● **RECORDS FOR THIS TASK**:
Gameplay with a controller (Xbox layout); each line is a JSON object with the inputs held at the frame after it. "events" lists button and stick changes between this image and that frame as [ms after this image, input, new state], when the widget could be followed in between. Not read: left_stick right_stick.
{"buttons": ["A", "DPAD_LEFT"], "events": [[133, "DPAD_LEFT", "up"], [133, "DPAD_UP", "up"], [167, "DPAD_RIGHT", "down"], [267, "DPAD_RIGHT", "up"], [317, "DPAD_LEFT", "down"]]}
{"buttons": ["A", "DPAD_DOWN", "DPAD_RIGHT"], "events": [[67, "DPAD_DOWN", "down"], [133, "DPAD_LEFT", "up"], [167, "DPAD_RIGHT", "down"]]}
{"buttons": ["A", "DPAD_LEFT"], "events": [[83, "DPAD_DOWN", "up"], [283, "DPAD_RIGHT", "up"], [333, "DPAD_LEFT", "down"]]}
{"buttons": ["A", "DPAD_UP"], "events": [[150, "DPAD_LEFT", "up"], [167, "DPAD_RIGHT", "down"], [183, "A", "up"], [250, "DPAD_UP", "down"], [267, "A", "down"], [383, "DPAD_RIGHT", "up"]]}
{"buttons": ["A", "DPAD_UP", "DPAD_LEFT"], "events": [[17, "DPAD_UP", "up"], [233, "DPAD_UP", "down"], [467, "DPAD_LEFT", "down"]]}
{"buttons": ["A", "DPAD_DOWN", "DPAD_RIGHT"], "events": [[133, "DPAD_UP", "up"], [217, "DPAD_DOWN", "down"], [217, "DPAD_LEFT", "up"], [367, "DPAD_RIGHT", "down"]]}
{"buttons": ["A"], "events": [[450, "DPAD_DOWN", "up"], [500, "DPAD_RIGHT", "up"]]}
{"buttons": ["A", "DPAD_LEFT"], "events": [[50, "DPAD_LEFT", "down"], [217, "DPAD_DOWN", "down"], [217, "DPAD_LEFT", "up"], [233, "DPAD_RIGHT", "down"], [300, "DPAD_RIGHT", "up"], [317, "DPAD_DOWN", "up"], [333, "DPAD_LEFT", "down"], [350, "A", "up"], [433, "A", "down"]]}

● **TASK PROMPT**: Please reproduce every line of the material word for word.

● **EXERCISE OUTPUT**:
Gameplay with a controller (Xbox layout); each line is a JSON object with the inputs held at the frame after it. "events" lists button and stick changes between this image and that frame as [ms after this image, input, new state], when the widget could be followed in between. Not read: left_stick right_stick.
{"buttons": ["A", "DPAD_LEFT"], "events": [[133, "DPAD_LEFT", "up"], [133, "DPAD_UP", "up"], [167, "DPAD_RIGHT", "down"], [267, "DPAD_RIGHT", "up"], [317, "DPAD_LEFT", "down"]]}
{"buttons": ["A", "DPAD_DOWN", "DPAD_RIGHT"], "events": [[67, "DPAD_DOWN", "down"], [133, "DPAD_LEFT", "up"], [167, "DPAD_RIGHT", "down"]]}
{"buttons": ["A", "DPAD_LEFT"], "events": [[83, "DPAD_DOWN", "up"], [283, "DPAD_RIGHT", "up"], [333, "DPAD_LEFT", "down"]]}
{"buttons": ["A", "DPAD_UP"], "events": [[150, "DPAD_LEFT", "up"], [167, "DPAD_RIGHT", "down"], [183, "A", "up"], [250, "DPAD_UP", "down"], [267, "A", "down"], [383, "DPAD_RIGHT", "up"]]}
{"buttons": ["A", "DPAD_UP", "DPAD_LEFT"], "events": [[17, "DPAD_UP", "up"], [233, "DPAD_UP", "down"], [467, "DPAD_LEFT", "down"]]}
{"buttons": ["A", "DPAD_DOWN", "DPAD_RIGHT"], "events": [[133, "DPAD_UP", "up"], [217, "DPAD_DOWN", "down"], [217, "DPAD_LEFT", "up"], [367, "DPAD_RIGHT", "down"]]}
{"buttons": ["A"], "events": [[450, "DPAD_DOWN", "up"], [500, "DPAD_RIGHT", "up"]]}
{"buttons": ["A", "DPAD_LEFT"], "events": [[50, "DPAD_LEFT", "down"], [217, "DPAD_DOWN", "down"], [217, "DPAD_LEFT", "up"], [233, "DPAD_RIGHT", "down"], [300, "DPAD_RIGHT", "up"], [317, "DPAD_DOWN", "up"], [333, "DPAD_LEFT", "down"], [350, "A", "up"], [433, "A", "down"]]}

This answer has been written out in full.